MINATBACA.com – Sama dengan Kota/Kabupaten lain, Pemerintah Kabupaten (Pemkab) Gresik juga menggelar upacara peringatan Hari Otonomi Daerah (Otda) ke-XXIX tahun 2025.
Agenda dilaksanakan di halaman Kantor Bupati Gresik, Senin (28/4/2025), dengan Wakil Bupati (Wabup) Gresik Asluchul Alif, bertindak sebagai inspektur upacara. Dalam momen tersebut, dokter Alif-sapaan Wabup Gresik Asluchul Alif, membacakan sambutan tertulis Menteri Dalam Negeri Republik Indonesia Jenderal Polisi (Purn) Muhammad Tito Karnavian.
Sambutan bertema peringatan Hari Otda ke-29 tahun ini adalah ‘Sinergi Pusat dan Daerah Membangun Nusantara Menuju Indonesia Emas 2045.’ Tema yang menjadi refleksi pentingnya hubungan harmonis dan konstruktif antara pemerintah pusat dengan daerah dalam menyongsong masa depan Indonesia, dalam rangka menuju Indonesia Emas 2045.
“Ini adalah kesempatan emas untuk membuktikan bahwa kita bisa menjadi bangsa yang maju, mandiri dan berdaulat, dengan keunggulan di bidang ekonomi, teknologi, pendidikan, dan kebudayaan, serta masyarakat yang adil, makmur dan berakhlak mulia,” kata dokter Alif menyampaikan sambutan.
Seluruh elemen bangsa, terutama jajaran pemerintah daerah di seluruh Indonesia, diharapkan memperkuat komitmen mewujudkan tata kelola pemerintahan yang baik, inovatif dan berorientasi pada pelayanan publik. Dengan Wabup Gresik menekankan pentingnya menjadikan otonomi daerah sebagai sarana percepatan pemerataan pembangunan, memperkuat integrasi nasional, serta meningkatkan daya saing daerah untuk mendukung kemajuan bangsa secara keseluruhan.
Ada beberapa hal strategis yang harus menjadi perhatian utama bagi seluruh pihak di tingkat pusat maupun daerah, guna menyelaraskan langkah dalam implementasi kebijakan nasional. Hal-hal tersebut di antaranya mewujudkan swasembada pangan dan energi, pengelolaan sumber daya air secara berkelanjutan, menciptakan pemerintahan yang transparan, akuntabel, bebas dari korupsi, serta melayani masyarakat dengan integritas.
Pengembangan kewirausahaan yang dapat membuka lapangan kerja, peningkatan akses dan kualitas pendidikan, pelayanan kesehatan yang merata, berkualitas dan terjangkau, serta pelaksanaan reformasi birokrasi dan penegakan hukum, juga menjadi poin yang disorot.

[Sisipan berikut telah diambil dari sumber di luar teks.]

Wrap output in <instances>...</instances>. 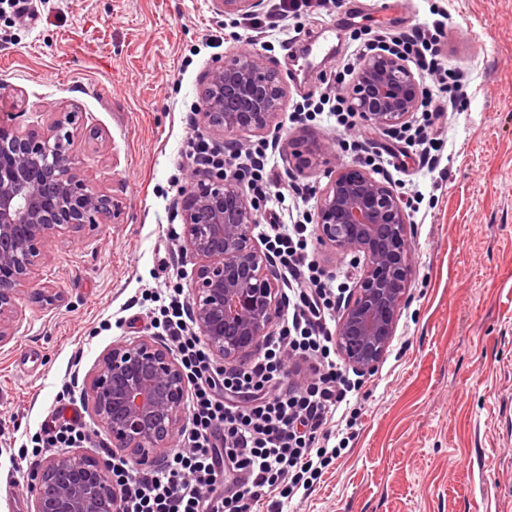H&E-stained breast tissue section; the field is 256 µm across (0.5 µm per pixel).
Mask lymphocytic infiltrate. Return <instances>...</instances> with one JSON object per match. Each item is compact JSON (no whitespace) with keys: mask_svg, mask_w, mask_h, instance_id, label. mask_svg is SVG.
Returning a JSON list of instances; mask_svg holds the SVG:
<instances>
[{"mask_svg":"<svg viewBox=\"0 0 512 512\" xmlns=\"http://www.w3.org/2000/svg\"><path fill=\"white\" fill-rule=\"evenodd\" d=\"M413 58L450 101L467 94V80L443 68L437 35L421 28L360 47H379ZM268 250L293 287L278 335L268 337L259 357L227 370L218 365L195 331L179 289L159 298V326L177 349L191 386L192 417L181 446L157 468L135 471L112 465L120 512H259L266 498L289 499L311 489L325 468L341 456L348 437L331 443L330 424L342 409L358 418L349 393L358 381L346 377L334 357L330 324L337 293L309 257L304 224L272 231ZM307 364L308 378L284 383L291 358Z\"/></svg>","mask_w":512,"mask_h":512,"instance_id":"1","label":"lymphocytic infiltrate"}]
</instances>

Dalam sambutan Menteri Dalam Negeri yang dibacakan Wabup Gresik, juga ditekankan kapasitas masing-masing tingkatan pemerintahan menjadi faktor kunci dalam melaksanakan otonomi daerah secara efektif. Untuk itu, dokter Alif menekankan prioritas dalam penguatan sumber daya manusia aparatur melalui pelatihan dan sertifikasi kompetensi, kerja sama dengan perguruan tinggi, serta pemberian beasiswa. Sembari juga menyoroti pentingnya peningkatan kapasitas keuangan daerah melalui optimalisasi pendapatan asli daerah, penyusunan APBD berbasis kinerja dan pembukaan akses pembiayaan alternatif melalui kerja sama dengan perbankan. Tidak kalah penting, penguatan kelembagaan dan tata kelola pemerintahan juga menjadi fokus dengan mendorong reformasi birokrasi, digitalisasi pelayanan publik, serta peningkatan transparansi dan akuntabilitas.
“Sekali lagi, saya ucapkan selamat Hari Otonomi Daerah ke-29 tahun 2025. Semoga semangat otonomi daerah senantiasa menjadi motor penggerak terwujudnya pemerintahan yang lebih baik, pelayanan publik yang lebih prima dan kesejahteraan masyarakat yang lebih merata di seluruh pelosok Nusantara,” tuturnya.
Upacara peringatan ini turut dihadiri Asisten I, II dan III, kepala OPD, Sekretaris DPRD, pejabat eselon III, para camat, serta jajaran pegawai di lingkungan Pemkab Gresik.